Judge Moldaver has been vocal in his criticism of prosecutors and defence lawyers who waste the time of the courts, upsetting many in the defence bar.

“He brings a wealth of knowledge on all matters criminal and is deeply committed to fairness,” said Queen’s University law professor Donald Stuart. “But recently, he has not favoured Charter rights for accused in his judgments. A 2006 speech to the defence bar suggested that too many frivolous Charter motions were clogging the courts. This overstated matters and was alarmingly one-sided coming from a sitting judge.”

However, several defence lawyers expressed hope that his strong judicial record will win out over any antipathy he has developed toward Charter litigation.

“He has always been an ardent defender of the factually innocent,” said Paul Burstein, president of the Criminal Lawyers Association. “Many of his early judgments on the Court of Appeal exhibited a courageous defence of civil liberties and an appreciation of their importance to a free and democratic society.”
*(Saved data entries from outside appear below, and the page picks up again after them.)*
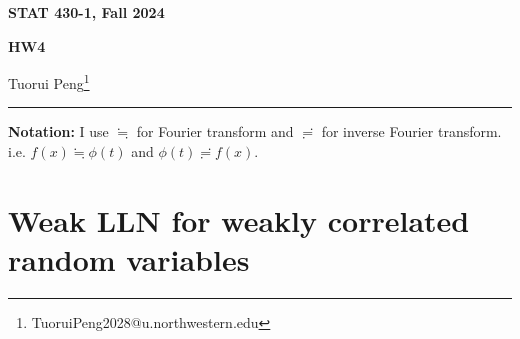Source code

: \documentclass[11pt,a4paper]{article}
\numberwithin{equation}{section}%
\begin{document}
\begin{center}\thispagestyle{plain}

{\LARGE\textbf{STAT 430-1, Fall 2024}}

{\Large\textbf{HW4}}

Tuorui Peng\footnote{TuoruiPeng2028@u.northwestern.edu}
\end{center}

\thispagestyle{myheadings}
\pagestyle{myheadings}

\setcounter{tocdepth}{1}
\tableofcontents

  





\vspace{12pt}


\hrule
\vspace{12pt}

\textbf{Notation:} I use $ \fallingdotseq $ for Fourier transform and $ \risingdotseq $ for inverse Fourier transform. i.e. $ f(x)\fallingdotseq \phi (t) $ and $ \phi (t)\risingdotseq f(x) $.



\section{Weak LLN for weakly correlated random variables}
\end{document}
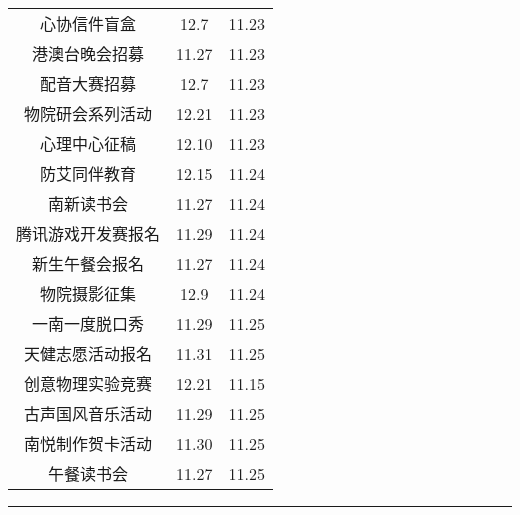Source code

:\documentclass[letterpaper, 12pt]{article}
\begin{document}
\begin{multicols}{2}
{\begin{longtable}{|c|c|c|}
    心协信件盲盒 & 12.7 & 11.23\\
    港澳台晚会招募 & 11.27 & 11.23\\
    配音大赛招募 & 12.7 & 11.23\\
    物院研会系列活动 & 12.21 & 11.23\\
    心理中心征稿 & 12.10 & 11.23\\
    防艾同伴教育 & 12.15 & 11.24\\
    南新读书会 & 11.27 & 11.24\\
    腾讯游戏开发赛报名 & 11.29 & 11.24\\
    新生午餐会报名 & 11.27 & 11.24\\
    物院摄影征集 & 12.9 & 11.24\\
    一南一度脱口秀 & 11.29 & 11.25\\
    天健志愿活动报名 & 11.31 & 11.25\\
    创意物理实验竞赛 & 12.21 & 11.15\\
    古声国风音乐活动 & 11.29 & 11.25\\
    南悦制作贺卡活动 & 11.30 & 11.25\\
    午餐读书会 & 11.27 & 11.25\\
    \hline
\end{longtable}
\unskip
\unpenalty
\unpenalty}\unvbox\colbbox
\end{multicols}
\hrule
\pagebreak
\end{document}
The government’s search to fill the vacancies has meandered along since last May. Perhaps stung by criticism of its lethargic pace, Mr. Harper stepped on the gas Monday with an announcement that the nominees will be questioned in an ad hoc committee of MPs on Wednesday.

Since the committee has no power to reject the nominees, the appointments are virtually certain.

Mr. Cotler said that it will be hard for critics to accuse Mr. Harper of cronyism since it was a Liberal government that appointed Judge Moldaver to the Ontario Court of Appeal in 1995. Similarly, he said, Judge Karakatsanis was put on the Ontario Superior Court in 2002 by a Liberal government.

“The Ontario Court of Appeal had an embarrassment of riches, so it was hard to go wrong,” Mr. Cotler said. “I do not think they will tilt the law in any particular direction.”